Günümüzün çoğu çalışma hayatıyla koşuşturma içinde geçiyor. Rahatlamak ve keyif yapmak içinse çok az fırsat bulabiliyoruz. Fakat hayattan keyif almak ve eğlenmek; nefes almak, su içmek gibi temel bir ihtiyaçtır. Yaşantımız rutine döndüğünde keyif almayı çoğunlukla atlarız. Vakit bulmakta zorlanarak eğlence ihtiyacını yok saymak, ne yazık ki tüm bastırılan duygular gibi; bizi tek keyif veren aktiviteye yemeğe yönlendirir. Kuruyemişler cazip hale gelir. Fındık, fıstık, ceviz, badem gibi kabuklu yemişlerin dokusu ve yağ içeriği endişe yalnızlık ve huzursuzluk gibi olumsuz duyguları giderip, eğlence ihtiyacını karşılar. Bu sebeple çoğu zaman keyifli bir aktivite bulamadığımızda atıştırmalıklar acil çıkış kapısı görevi görür. Çalışmalar kuruyemişlerin beynin zevk merkezini harekete geçiren bileşenleri içerdiğini göstermektedir.

EKMEK, PİLAV VE MAKARNA-RAHATLATICI VE YATIŞTIRICI

Fırından yeni çıkmış sıcacık ekmeklere kim hayır diyebilir ki? Çıtır çıtır yapısıyla mis gibi kokusuyla çoğumuzu cezbeder. Ekmek, makarna ve pilav gibi nişastalı yiyeceklerin kokusu bizi evimizde, konfor alanımızda hissettirir. Yapılan bir çalışmada fırında pişirilmiş unlu mamüllerin kokusunu, çocukluk çağını en çok hatırlatan koku olduğu bulunmuştur. Unlu mamüller; stresli, gergin veya ürkek hissettiğimiz zamanlarda en çok arzulanan besinlerdir. Yapılarında bulunan nişasta, rahatlatıcı ve yatıştırıcı bir rol üstlenir.

KURABİYELER, KEKLER VE TURTALAR-SARILMA KEYİF VE GÜVEN TAZELEME İSTEĞİ

Kurabiye, kek gibi tatlıları yeme isteği; ekmek, pilav, makarna gibi tahılları canımızın çekmesiyle benzerlik gösterir. Her iki grup da, yatıştırıcı etkiye sebep olan, karbonhidratı yüksek miktarda içermesidir. Bu besinleri birbirinden ayıran KİLİT NOKTA; karbonhidrattan aldığımız tadın tatlı mı yoksa tuzlu mu olduğudur.

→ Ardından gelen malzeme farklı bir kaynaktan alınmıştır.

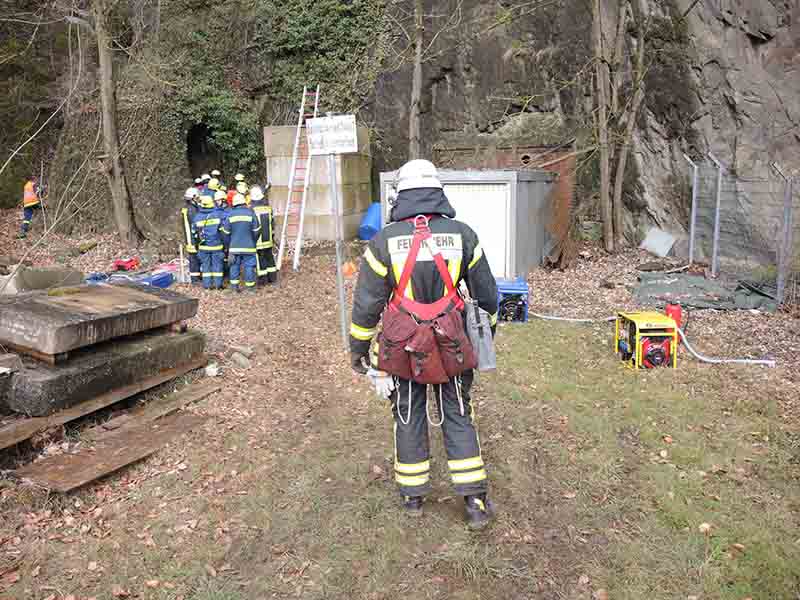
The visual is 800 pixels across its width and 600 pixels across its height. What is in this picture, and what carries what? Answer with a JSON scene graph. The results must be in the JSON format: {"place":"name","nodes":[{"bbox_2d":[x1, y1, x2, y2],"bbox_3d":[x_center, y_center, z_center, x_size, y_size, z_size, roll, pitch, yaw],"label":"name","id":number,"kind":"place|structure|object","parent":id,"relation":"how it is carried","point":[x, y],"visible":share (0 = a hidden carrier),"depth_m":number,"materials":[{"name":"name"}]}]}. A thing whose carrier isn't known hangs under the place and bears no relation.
{"place":"outdoors","nodes":[
{"label":"outdoors","id":0,"kind":"place"},
{"bbox_2d":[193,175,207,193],"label":"person","id":1,"kind":"object","parent":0,"point":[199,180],"visible":0.2,"depth_m":12.29},
{"bbox_2d":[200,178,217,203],"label":"person","id":2,"kind":"object","parent":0,"point":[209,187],"visible":0.24,"depth_m":11.18},
{"bbox_2d":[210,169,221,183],"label":"firefighter","id":3,"kind":"object","parent":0,"point":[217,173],"visible":0.3,"depth_m":13.60},
{"bbox_2d":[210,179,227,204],"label":"person","id":4,"kind":"object","parent":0,"point":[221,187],"visible":0.2,"depth_m":11.21},
{"bbox_2d":[233,173,248,202],"bbox_3d":[-2.929,-1.698,11.971,0.501,1.309,0.695,-6,13,-25],"label":"person","id":5,"kind":"object","parent":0,"point":[239,189],"visible":0.25,"depth_m":11.82},
{"bbox_2d":[265,122,371,241],"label":"concrete block","id":6,"kind":"structure","parent":0,"point":[317,163],"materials":[{"name":"grey concrete"}]},
{"bbox_2d":[0,0,798,251],"label":"rock cliff","id":7,"kind":"structure","parent":0,"point":[762,46],"materials":[{"name":"stone"}]},
{"bbox_2d":[185,123,221,179],"bbox_3d":[-5.409,-3.833,18.098,1.457,2.385,2.213,1,12,7],"label":"cave opening","id":8,"kind":"object","parent":7,"relation":"in","point":[191,145],"visible":0.51,"depth_m":18.11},
{"bbox_2d":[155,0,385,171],"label":"ivy","id":9,"kind":"object","parent":7,"relation":"attached to","point":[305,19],"visible":0.62,"depth_m":16.59,"materials":[{"name":"green plant"}]},
{"bbox_2d":[0,207,799,599],"label":"leaf-covered ground","id":10,"kind":"structure","parent":0,"point":[681,372],"materials":[{"name":"brown soil"}]},
{"bbox_2d":[18,178,42,238],"bbox_3d":[-8.611,-2.225,15.185,0.567,1.436,0.681,7,14,33],"label":"person","id":11,"kind":"object","parent":10,"relation":"on","point":[28,215],"visible":0.71,"depth_m":14.97},
{"bbox_2d":[1,266,85,294],"bbox_3d":[-4.685,-0.233,8.345,0.976,0.349,0.895,1,12,7],"label":"concrete block","id":12,"kind":"object","parent":10,"relation":"on","point":[53,273],"visible":0.73,"depth_m":8.16,"materials":[{"name":"grey concrete"}]},
{"bbox_2d":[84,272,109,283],"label":"blue bag","id":13,"kind":"object","parent":10,"relation":"on","point":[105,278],"visible":0.46,"depth_m":9.45,"materials":[{"name":"blue plastic"}]},
{"bbox_2d":[0,356,209,448],"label":"wooden plank","id":14,"kind":"object","parent":10,"relation":"on","point":[37,421],"visible":0.68,"depth_m":4.75,"materials":[{"name":"brown wood"}]},
{"bbox_2d":[0,326,206,415],"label":"concrete slab","id":15,"kind":"object","parent":14,"relation":"on","point":[146,347],"visible":0.76,"depth_m":4.66,"materials":[{"name":"grey concrete"}]},
{"bbox_2d":[0,280,201,358],"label":"concrete slab","id":16,"kind":"object","parent":15,"relation":"on","point":[123,289],"visible":0.98,"depth_m":4.94,"materials":[{"name":"grey concrete"}]},
{"bbox_2d":[12,408,208,493],"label":"wooden plank","id":17,"kind":"object","parent":10,"relation":"on","point":[189,415],"visible":0.87,"depth_m":4.25,"materials":[{"name":"brown wood"}]},
{"bbox_2d":[91,0,141,248],"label":"tree","id":18,"kind":"object","parent":10,"relation":"on","point":[121,209],"visible":0.99,"depth_m":13.20,"materials":[{"name":"plant"}]},
{"bbox_2d":[113,258,139,271],"bbox_3d":[-4.668,-0.623,11.033,0.420,0.195,0.344,3,12,18],"label":"red bag","id":19,"kind":"object","parent":10,"relation":"on","point":[118,264],"visible":0.96,"depth_m":10.90,"materials":[{"name":"red plastic"}]},
{"bbox_2d":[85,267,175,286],"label":"blue tarp","id":20,"kind":"object","parent":10,"relation":"on","point":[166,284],"visible":0.47,"depth_m":9.64,"materials":[{"name":"blue plastic"}]},
{"bbox_2d":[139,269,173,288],"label":"blue container","id":21,"kind":"object","parent":10,"relation":"on","point":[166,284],"visible":0.56,"depth_m":9.75,"materials":[{"name":"blue plastic"}]},
{"bbox_2d":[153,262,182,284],"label":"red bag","id":22,"kind":"object","parent":10,"relation":"on","point":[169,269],"visible":0.55,"depth_m":10.65,"materials":[{"name":"plastic"}]},
{"bbox_2d":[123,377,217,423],"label":"wooden plank","id":23,"kind":"object","parent":10,"relation":"on","point":[197,392],"visible":0.76,"depth_m":5.22,"materials":[{"name":"brown wood"}]},
{"bbox_2d":[181,186,201,284],"bbox_3d":[-3.239,-1.040,10.239,0.579,1.565,0.679,-7,13,-28],"label":"person","id":24,"kind":"object","parent":10,"relation":"on","point":[194,264],"visible":0.43,"depth_m":10.02},
{"bbox_2d":[192,193,225,290],"bbox_3d":[-2.884,-0.896,9.962,0.637,1.504,0.793,-6,13,-24],"label":"firefighter","id":25,"kind":"object","parent":10,"relation":"on","point":[211,274],"visible":0.91,"depth_m":9.73},
{"bbox_2d":[204,362,220,376],"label":"stone","id":26,"kind":"object","parent":10,"relation":"on","point":[211,370],"visible":0.96,"depth_m":5.89,"materials":[{"name":"white stone"}]},
{"bbox_2d":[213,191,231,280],"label":"person","id":27,"kind":"object","parent":10,"relation":"on","point":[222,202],"visible":0.23,"depth_m":10.07},
{"bbox_2d":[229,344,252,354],"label":"rock","id":28,"kind":"object","parent":10,"relation":"on","point":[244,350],"visible":0.97,"depth_m":6.66,"materials":[{"name":"grey stone"}]},
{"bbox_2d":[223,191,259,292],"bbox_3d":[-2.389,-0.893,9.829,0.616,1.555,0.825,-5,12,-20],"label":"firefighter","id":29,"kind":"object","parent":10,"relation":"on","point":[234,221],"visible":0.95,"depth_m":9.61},
{"bbox_2d":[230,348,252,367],"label":"stone","id":30,"kind":"object","parent":10,"relation":"on","point":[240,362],"visible":0.98,"depth_m":6.35,"materials":[{"name":"grey stone"}]},
{"bbox_2d":[248,185,277,284],"bbox_3d":[-2.272,-1.026,10.262,0.578,1.625,0.726,-6,13,-25],"label":"firefighter","id":31,"kind":"object","parent":10,"relation":"on","point":[267,242],"visible":0.56,"depth_m":10.06},
{"bbox_2d":[276,84,319,270],"bbox_3d":[-1.958,-2.632,12.761,0.510,3.884,1.324,1,12,7],"label":"ladder","id":32,"kind":"object","parent":10,"relation":"on","point":[302,215],"visible":0.87,"depth_m":12.73,"materials":[{"name":"silver metal"}]},
{"bbox_2d":[328,154,348,343],"bbox_3d":[-0.655,-0.740,6.920,0.160,2.518,0.148,1,12,7],"label":"sign pole","id":33,"kind":"object","parent":10,"relation":"on","point":[343,316],"visible":0.86,"depth_m":6.93,"materials":[{"name":"grey metal"}]},
{"bbox_2d":[306,115,357,154],"bbox_3d":[-0.574,-1.399,5.461,0.515,0.331,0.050,1,12,7],"label":"sign","id":34,"kind":"object","parent":33,"relation":"attached to","point":[313,123],"visible":0.98,"depth_m":5.45,"materials":[{"name":"white"}]},
{"bbox_2d":[342,260,356,275],"bbox_3d":[-0.884,-0.576,11.281,0.299,0.263,0.316,1,12,7],"label":"orange object","id":35,"kind":"object","parent":10,"relation":"on","point":[346,266],"visible":0.87,"depth_m":11.18,"materials":[{"name":"orange"}]},
{"bbox_2d":[357,202,381,240],"bbox_3d":[-0.517,-1.740,14.489,0.772,0.924,0.825,1,12,7],"label":"blue barrel","id":36,"kind":"object","parent":10,"relation":"on","point":[365,227],"visible":0.61,"depth_m":14.17,"materials":[{"name":"blue plastic"}]},
{"bbox_2d":[351,157,498,528],"bbox_3d":[0.148,0.159,3.475,0.782,1.928,0.898,1,12,7],"label":"firefighter","id":37,"kind":"object","parent":10,"relation":"on","point":[414,244],"visible":0.95,"depth_m":3.31},
{"bbox_2d":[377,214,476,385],"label":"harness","id":38,"kind":"object","parent":37,"relation":"on","point":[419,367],"visible":0.89,"depth_m":3.12,"materials":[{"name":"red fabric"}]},
{"bbox_2d":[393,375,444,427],"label":"rope","id":39,"kind":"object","parent":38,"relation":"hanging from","point":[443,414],"visible":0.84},
{"bbox_2d":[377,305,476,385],"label":"tool bag","id":40,"kind":"object","parent":37,"relation":"attached to","point":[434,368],"visible":0.96,"depth_m":3.14,"materials":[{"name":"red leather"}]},
{"bbox_2d":[463,298,496,371],"bbox_3d":[0.394,0.168,3.286,0.157,0.359,0.203,1,12,7],"label":"bag","id":41,"kind":"object","parent":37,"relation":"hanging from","point":[491,358],"visible":0.83,"depth_m":3.23,"materials":[{"name":"grey"}]},
{"bbox_2d":[496,277,529,321],"bbox_3d":[1.386,-0.006,8.362,0.592,0.490,0.595,1,12,7],"label":"generator","id":42,"kind":"object","parent":10,"relation":"on","point":[519,291],"visible":0.7,"depth_m":8.13,"materials":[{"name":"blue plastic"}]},
{"bbox_2d":[538,150,577,268],"bbox_3d":[3.047,-1.738,12.597,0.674,2.130,1.466,1,12,7],"label":"rusty metal sheet","id":43,"kind":"object","parent":10,"relation":"on","point":[562,182],"visible":0.63,"depth_m":12.46,"materials":[{"name":"brown"}]},
{"bbox_2d":[531,309,616,322],"bbox_3d":[2.207,0.142,8.482,0.667,0.156,1.042,-9,14,-35],"label":"hose","id":44,"kind":"object","parent":10,"relation":"on","point":[559,318],"visible":0.68,"depth_m":8.32,"materials":[{"name":"plastic"}]},
{"bbox_2d":[590,0,649,252],"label":"tree","id":45,"kind":"object","parent":10,"relation":"on","point":[607,197],"visible":0.98,"depth_m":12.52,"materials":[{"name":"plant"}]},
{"bbox_2d":[615,310,676,368],"bbox_3d":[2.405,0.373,6.341,0.516,0.488,0.602,-2,11,-5],"label":"generator","id":46,"kind":"object","parent":10,"relation":"on","point":[636,357],"visible":0.82,"depth_m":6.18,"materials":[{"name":"yellow metal"}]},
{"bbox_2d":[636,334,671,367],"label":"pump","id":47,"kind":"object","parent":46,"relation":"in","point":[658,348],"visible":0.7,"depth_m":6.20,"materials":[{"name":"red"}]},
{"bbox_2d":[640,227,676,257],"bbox_3d":[5.185,-1.182,12.988,0.552,0.513,0.589,1,12,7],"label":"white board","id":48,"kind":"object","parent":10,"relation":"on","point":[663,247],"visible":0.94,"depth_m":12.92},
{"bbox_2d":[665,303,682,327],"bbox_3d":[2.947,0.172,6.992,0.188,0.298,0.162,-3,12,-10],"label":"fire extinguisher","id":49,"kind":"object","parent":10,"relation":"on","point":[676,315],"visible":0.69,"depth_m":6.92,"materials":[{"name":"red metal"}]},
{"bbox_2d":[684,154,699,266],"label":"fence post","id":50,"kind":"object","parent":10,"relation":"on","point":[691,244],"visible":0.95,"depth_m":11.60,"materials":[{"name":"metal"}]},
{"bbox_2d":[631,270,778,310],"bbox_3d":[4.436,-0.180,9.500,2.039,0.283,1.777,1,12,7],"label":"green tarp","id":51,"kind":"object","parent":10,"relation":"on","point":[699,286],"visible":0.84,"depth_m":9.27,"materials":[{"name":"green"}]},
{"bbox_2d":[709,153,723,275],"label":"fence post","id":52,"kind":"object","parent":10,"relation":"on","point":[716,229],"visible":0.95,"depth_m":10.69,"materials":[{"name":"metal"}]},
{"bbox_2d":[677,324,776,364],"bbox_3d":[3.315,0.454,6.824,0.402,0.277,1.044,-7,13,-30],"label":"hose","id":53,"kind":"object","parent":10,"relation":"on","point":[696,355],"visible":0.77,"depth_m":6.70,"materials":[{"name":"white plastic"}]},
{"bbox_2d":[682,149,799,307],"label":"wire fence","id":54,"kind":"object","parent":10,"relation":"on","point":[719,184],"visible":0.98,"depth_m":9.85,"materials":[{"name":"grey metal"}]},
{"bbox_2d":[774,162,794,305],"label":"fence post","id":55,"kind":"object","parent":10,"relation":"on","point":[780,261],"visible":0.98,"depth_m":8.72,"materials":[{"name":"grey metal"}]},
{"bbox_2d":[408,1,424,159],"bbox_3d":[0.408,-6.429,12.633,3.258,9.212,3.327,1,12,7],"label":"tree","id":56,"kind":"object","parent":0,"point":[416,74],"visible":0.9,"depth_m":13.04,"materials":[{"name":"brown"}]},
{"bbox_2d":[378,166,558,274],"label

Ekmek gibi daha tuzlu besinlere karşı koymak; kek, kurabiye, turta gibi tatlı besinlere karşı koymaktan genellikle daha kolaydır. Tatlı besinleri tüketme isteğinin daha güçlü olması, çocukluğumuzdan bu yana tatlı ve şekerleme gibi yiyeceklerle ödüllendirilmenize dayanıyor olabilir. Bu yiyecekler; şekerli, doygun yapıda ve tıpkı bir sakız gibi kremsi dokusuyla ağız içinde yumuşak bir tabaka olarak kaplanır. Birine sarıldığınızda yaşadığınız huzuru ve temas kurmanın güvenini size hissettirir. Temas kurma ve sarılma isteği duyulan anlarda bu grup besinlere daha fazla yöneldiğinizi görebilirsiniz.

YAĞ ORANI YÜKSEK YİYECEKLER-İÇİMİZDEKİ BOŞLUĞU DOLDURMAK

Çabucak sindirilen sebze meyve gibi besinlerden farklı olarak, yağlı besinler daha geç sindirilir. Geç sindirim ise yemeğin midenizde daha uzun süre kalıyor olması anlamına gelir. Yüksek yağlı yiyecekleri yeme isteği duyan bireyler bu doluluk hissini devam ettirmek isterler; çünkü midelerinin boş kalmasından korkarlar. Mide boşalır boşalmaz da aynı döngüyü tekrarlayarak yakalanan doluluğu sürdürmek isterler. Bu durum içimizde yaşadığımız boşluğu yemek yiyerek doldurma çabasıdır. İçsel açlıkla mücadelenin adı yağlı yemeklere yönelmektir. Korkutan o büyük boşluktan kaçma çabası, yerini patates kızartması, cips, hamburger yemeye bırakır.

Vücudunuzun her bir hücresi; yaşadığımız olaylardan, hissettiğimiz duygulardan, kısacası tüm çevrenizden etkilenir.

Hissedilen duyguyu iyileştirmek için yemeklere yönelmek yerine; bu kez ihtiyaç duyduğun şeye odaklanabilirsin. Kalbine yönel ve onu sevgiyle doldur. Çünkü kalbin olumlu veya olumsuz tüm duyguların merkezidir. Aşağıdaki sorunun yanıtı, kendine en iyi şekilde yardım etmenin yolunu gösterebilir.

Duygularımı yemekle bastırmak ve tepkilerimi yediklerimle göstermek yerine,

“Şimdi ve burada yemek dışında bana yardım edebilecek asıl ihtiyaç duyduğum şey ne?”